A couple of weeks ago, Michael Tate Reed Jr., a Christian who has been “diagnosed with Bipolar and… was off his medication,” drove a car into the Ten Commandments monument on the Oklahoma Capitol lawn.
In a strange (but perhaps expected) twist to the story, the Department of Public Safety has refused to release security footage of the crime. Even though an open records request was made for it, and even though the cameras are technically paid for by the people:
“DPS considers the information requested to be confidential and denies access to this information,” the agency wrote in an Oct. 29 letter.
The department also denied a second request, filed after a new state law went into effect that is supposed to help make public safety video and audio recordings more accessible to the public.

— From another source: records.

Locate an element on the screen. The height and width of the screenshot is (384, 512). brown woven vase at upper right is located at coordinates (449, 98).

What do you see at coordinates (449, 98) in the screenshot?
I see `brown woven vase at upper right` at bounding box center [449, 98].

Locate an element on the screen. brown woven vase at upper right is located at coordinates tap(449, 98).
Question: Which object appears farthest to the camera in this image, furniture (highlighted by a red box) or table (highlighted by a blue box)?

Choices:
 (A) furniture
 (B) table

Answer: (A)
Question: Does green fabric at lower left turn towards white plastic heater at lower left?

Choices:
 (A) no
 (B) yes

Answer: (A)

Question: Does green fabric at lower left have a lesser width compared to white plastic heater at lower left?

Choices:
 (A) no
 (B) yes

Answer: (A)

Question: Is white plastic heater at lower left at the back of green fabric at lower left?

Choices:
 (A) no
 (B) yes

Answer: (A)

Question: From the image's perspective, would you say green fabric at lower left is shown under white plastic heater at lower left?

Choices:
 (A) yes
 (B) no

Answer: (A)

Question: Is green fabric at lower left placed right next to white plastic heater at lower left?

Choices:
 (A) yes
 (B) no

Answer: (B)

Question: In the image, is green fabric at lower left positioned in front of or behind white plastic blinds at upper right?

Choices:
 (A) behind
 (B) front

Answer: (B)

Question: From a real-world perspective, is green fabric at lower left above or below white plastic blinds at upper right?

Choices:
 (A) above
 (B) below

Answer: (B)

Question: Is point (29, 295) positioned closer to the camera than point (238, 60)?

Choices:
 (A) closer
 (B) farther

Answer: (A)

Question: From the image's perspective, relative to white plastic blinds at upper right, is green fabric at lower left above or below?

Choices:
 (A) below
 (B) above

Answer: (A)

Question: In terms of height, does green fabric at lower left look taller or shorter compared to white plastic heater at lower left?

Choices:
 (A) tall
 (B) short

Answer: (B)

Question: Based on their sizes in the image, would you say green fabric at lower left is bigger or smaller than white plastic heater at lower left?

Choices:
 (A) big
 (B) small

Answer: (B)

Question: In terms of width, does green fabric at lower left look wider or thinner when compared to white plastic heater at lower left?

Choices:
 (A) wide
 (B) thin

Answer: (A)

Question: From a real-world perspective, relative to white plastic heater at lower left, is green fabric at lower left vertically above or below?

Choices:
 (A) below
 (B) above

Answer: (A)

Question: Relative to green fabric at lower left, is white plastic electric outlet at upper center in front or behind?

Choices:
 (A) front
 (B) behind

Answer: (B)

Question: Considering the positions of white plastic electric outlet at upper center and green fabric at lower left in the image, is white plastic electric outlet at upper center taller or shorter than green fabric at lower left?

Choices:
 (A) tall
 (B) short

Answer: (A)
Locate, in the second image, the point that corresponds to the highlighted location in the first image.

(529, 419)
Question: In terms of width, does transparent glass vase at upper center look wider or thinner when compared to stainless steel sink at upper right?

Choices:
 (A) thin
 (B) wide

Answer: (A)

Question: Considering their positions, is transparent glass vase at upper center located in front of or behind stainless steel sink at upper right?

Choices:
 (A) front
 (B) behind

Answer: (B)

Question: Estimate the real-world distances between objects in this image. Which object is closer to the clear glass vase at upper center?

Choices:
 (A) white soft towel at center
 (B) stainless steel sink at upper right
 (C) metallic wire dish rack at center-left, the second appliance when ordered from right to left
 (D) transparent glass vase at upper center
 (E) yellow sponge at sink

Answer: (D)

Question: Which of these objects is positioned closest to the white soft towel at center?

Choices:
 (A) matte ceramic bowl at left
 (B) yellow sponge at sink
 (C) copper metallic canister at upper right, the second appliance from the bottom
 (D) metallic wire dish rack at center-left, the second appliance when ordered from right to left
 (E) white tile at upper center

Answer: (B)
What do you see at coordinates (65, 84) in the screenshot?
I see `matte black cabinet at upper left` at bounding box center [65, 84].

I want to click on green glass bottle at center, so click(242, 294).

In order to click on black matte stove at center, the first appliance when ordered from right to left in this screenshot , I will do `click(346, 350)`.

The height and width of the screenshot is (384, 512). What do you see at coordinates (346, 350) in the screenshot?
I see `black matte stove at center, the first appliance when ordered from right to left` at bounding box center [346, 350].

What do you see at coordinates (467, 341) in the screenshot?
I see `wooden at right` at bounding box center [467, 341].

The agency argues it is excluded from the state’s open records law, and also that it has the right to keep the video private because it involves the placement and configuration of security equipment.
But any visitor can look up and see cameras at the Capitol, said Joey Senat, an associate professor of journalism at Oklahoma State University who specializes in the open records law. The state seems to make no effort to camouflage its cameras, he said.
What I don’t understand is what they’re trying to hide. We already know what happened. What other details could possible make the story worse? If the placement of cameras really is the issue, why not just release footage from one camera? (Since it’s apparently not even hidden.)
State officials have already faced a couple of different legal challenges because of this monument; do they really want any more?